A Harmless Little Ruse (Harmless #2)

“I don’t think you were only trying to make the world safe for Lindsay. You were working to make it safe for you, too.”


“Of course I was,” I scoff. “I am,” I stress. The air conditioning clicks on, making me jerk. The sound surprises me, the deep whine of the system hurting my ears. I’m holding my breath and I let it out, my respiration inconsistent, the feeling that I can’t catch my breath becoming overpowering.

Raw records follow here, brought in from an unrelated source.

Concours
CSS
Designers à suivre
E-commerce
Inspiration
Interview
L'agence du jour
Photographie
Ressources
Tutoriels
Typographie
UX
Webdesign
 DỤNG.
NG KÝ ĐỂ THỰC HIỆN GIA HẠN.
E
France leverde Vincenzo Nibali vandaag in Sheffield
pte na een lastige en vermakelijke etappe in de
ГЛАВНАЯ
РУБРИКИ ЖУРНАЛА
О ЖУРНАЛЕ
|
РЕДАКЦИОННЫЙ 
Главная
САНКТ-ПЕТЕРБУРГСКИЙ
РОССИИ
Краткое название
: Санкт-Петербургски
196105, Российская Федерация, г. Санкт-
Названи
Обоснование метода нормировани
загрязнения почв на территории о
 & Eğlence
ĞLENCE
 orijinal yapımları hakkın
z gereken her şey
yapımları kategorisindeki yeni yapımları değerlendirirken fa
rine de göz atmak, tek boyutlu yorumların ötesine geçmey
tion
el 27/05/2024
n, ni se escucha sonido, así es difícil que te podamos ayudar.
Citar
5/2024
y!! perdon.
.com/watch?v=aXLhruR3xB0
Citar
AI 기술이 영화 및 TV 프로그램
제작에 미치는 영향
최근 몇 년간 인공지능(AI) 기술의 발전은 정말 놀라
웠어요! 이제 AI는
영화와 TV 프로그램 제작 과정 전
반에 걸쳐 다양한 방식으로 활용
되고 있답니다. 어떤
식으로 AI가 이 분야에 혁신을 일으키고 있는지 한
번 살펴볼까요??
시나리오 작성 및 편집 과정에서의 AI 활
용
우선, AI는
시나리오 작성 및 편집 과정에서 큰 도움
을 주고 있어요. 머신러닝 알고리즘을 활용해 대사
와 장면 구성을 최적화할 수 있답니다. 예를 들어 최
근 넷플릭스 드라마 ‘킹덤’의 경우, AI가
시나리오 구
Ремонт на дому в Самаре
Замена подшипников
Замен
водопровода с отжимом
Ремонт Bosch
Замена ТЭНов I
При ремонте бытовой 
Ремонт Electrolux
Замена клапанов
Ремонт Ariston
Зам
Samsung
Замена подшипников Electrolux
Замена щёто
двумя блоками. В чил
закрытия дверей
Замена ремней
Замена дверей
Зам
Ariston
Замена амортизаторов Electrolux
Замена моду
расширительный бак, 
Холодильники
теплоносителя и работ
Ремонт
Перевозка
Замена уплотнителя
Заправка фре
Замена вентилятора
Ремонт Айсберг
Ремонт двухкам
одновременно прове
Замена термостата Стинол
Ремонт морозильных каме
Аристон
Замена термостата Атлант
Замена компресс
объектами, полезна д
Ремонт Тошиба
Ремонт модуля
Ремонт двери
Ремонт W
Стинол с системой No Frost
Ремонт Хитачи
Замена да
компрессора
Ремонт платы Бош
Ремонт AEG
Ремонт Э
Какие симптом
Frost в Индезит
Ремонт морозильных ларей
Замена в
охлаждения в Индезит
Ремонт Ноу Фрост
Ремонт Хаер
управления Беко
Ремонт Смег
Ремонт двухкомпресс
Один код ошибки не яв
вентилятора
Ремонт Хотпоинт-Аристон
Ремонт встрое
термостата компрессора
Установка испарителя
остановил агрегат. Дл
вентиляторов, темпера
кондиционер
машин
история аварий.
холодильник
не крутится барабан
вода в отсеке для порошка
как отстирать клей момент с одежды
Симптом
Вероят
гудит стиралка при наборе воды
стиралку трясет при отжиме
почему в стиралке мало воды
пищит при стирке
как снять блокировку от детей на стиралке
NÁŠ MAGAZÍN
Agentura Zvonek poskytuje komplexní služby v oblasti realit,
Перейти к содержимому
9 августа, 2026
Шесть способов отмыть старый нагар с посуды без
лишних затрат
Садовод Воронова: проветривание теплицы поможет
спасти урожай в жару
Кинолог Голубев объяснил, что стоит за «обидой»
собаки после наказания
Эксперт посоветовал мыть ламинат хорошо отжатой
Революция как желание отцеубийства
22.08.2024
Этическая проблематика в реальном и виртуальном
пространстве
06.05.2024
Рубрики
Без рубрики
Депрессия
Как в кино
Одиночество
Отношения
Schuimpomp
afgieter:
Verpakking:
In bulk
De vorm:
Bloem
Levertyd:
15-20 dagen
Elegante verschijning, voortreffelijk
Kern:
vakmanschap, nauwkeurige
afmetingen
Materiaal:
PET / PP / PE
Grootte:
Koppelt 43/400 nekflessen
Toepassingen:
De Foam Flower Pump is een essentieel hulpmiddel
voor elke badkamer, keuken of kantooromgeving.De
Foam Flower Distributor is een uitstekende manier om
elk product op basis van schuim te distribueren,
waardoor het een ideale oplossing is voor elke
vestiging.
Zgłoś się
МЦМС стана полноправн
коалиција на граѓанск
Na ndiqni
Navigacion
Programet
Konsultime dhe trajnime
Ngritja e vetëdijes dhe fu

“Not as a byproduct, Drew.”

I frown. “Lindsay’s safety is always more important than my own. I’d die for her.”

Salma nods. “And that is admirable, but who would die for you?”

She might as well throw a brick at my face.

Because suddenly, my mother and father’s faces fill my mind. How they looked at the viewing at their funeral.

How their brakes failed.

Oh, God. They victims, too. How far does all of this go?

Did my parents die because of me? Because of some strange fixation Blaine, Stellan and John have on destroying my and Lindsay’s lives?

Bzzz.

The room makes no sense suddenly, as my emergency phone goes off. Salma glares at my jacket, sitting on the couch.

“You know I have a ‘no cell phone’ policy, Drew.”

“I know. It’s turned off. That’s my Code Red phone. It only goes off when there’s a life-or-death emergency.”

Fuck.

I leap up, rifling through the cloth, the pocket edge ripping as I grab the phone and answer.

“Foster,” I bark.

“Drew. This is bad.” It’s Paulson.

“Lindsay?”

“She’s fine,” he says, but his voice sends a cold ribbon of panic down my spine. “It’s you I’m calling about.”

“Me? What about me?”

“That guy who works for Bosworth – Marshall. He’s claiming he has intelligence that proves you’re the one sending the threatening texts to Lindsay.”

“What? What the hell?”

“I know it’s bullshit. But the tracing report got into the hands of Blaine Maisri’s camp. They’re threatening to leak this to the press. It’s one hell of a set-up. We need to do damage control for you.”

Damage control.

My entire life is turning into nothing but damage control.

Bzzz.

My phone vibrates in my hand. Incoming text. Salma gives me a look of studied frustration. I know this is sacred space. I know I’m supposed to work on my issues.

Trust me.

I know.

But this situation just went FUBAR and the ante just got upped to the Nth degree.

I ignore Mark as he tries to get my attention, and I look at the text.

Don’t play if you can’t win, it says.

I go numb.

Another text. It’s a video. The picture has the Play symbol in the middle, a frozen image of me, naked, on my side with a mask over my head.

A video.

There’s a video of me from that night?

“Paulson,” I snap. “Full press.”

Dead air fills the line.

He hasn’t just hung up on me.

Mark’s gone to start a series of procedures that threaten to destroy everything I know.

But all in the service of saving Lindsay.

I stare at the texts. Deep breaths come out of me, involuntary, as tumblers in my mind sync, creating an orderly chain reaction.

I know what to do next.

I don’t like it, but I know what I have to do.

Then it hits me.

They’re sending that video everywhere.

Lindsay. They’ll text it to Lindsay next.

Probably already did.

“Drew!” Salma’s voice fills with a pleading horror as I stand, striding to the door with purpose. I can’t look at her. I am a shell now. Shells hold vulnerable creatures, protecting them from the dangers of the outside world.

I can’t be naked and soft. That’s for a different part of me, one that can’t come out and play right now.

A game, right? We’re playing a most dangerous game.

Which means the man who walked into this room cannot be the one who walks out of it.

“I’m fine. Bill me, Salma.”

Her face turns red with anger. I watch, wholly detached. Like the good soldier that I am, trained in psychological as well as physical warfare, I can separate feelings from flesh. I’ve done it before, so many times that being connected is the exception and not the rule.

It occurs to me that Lindsay does the same.

I can’t think about that right now.

“This has nothing to do with money. I’m concerned about dis-regulation in you. You need to stay.”

I pause, my hand on the doorknob. There’s no turning back now. None. What Paulson is unleashing is the equivalent of starting a nuclear launch sequence. Lindsay isn’t the only person with a revenge plan. Mine has been in the making for four years.

A love plan for Lindsay.

A revenge plan for those pieces of shit.

I didn’t think both would be initiated at the same time.

But there’s only so much I can control in the world, right?

“Salma, what I need to do is find out how to stop the people who are hellbent on destroying my life. I came here to try to sort through everything with Lindsay, but the texts and call I just received show that she’s in even more danger than I ever thought. So am I.”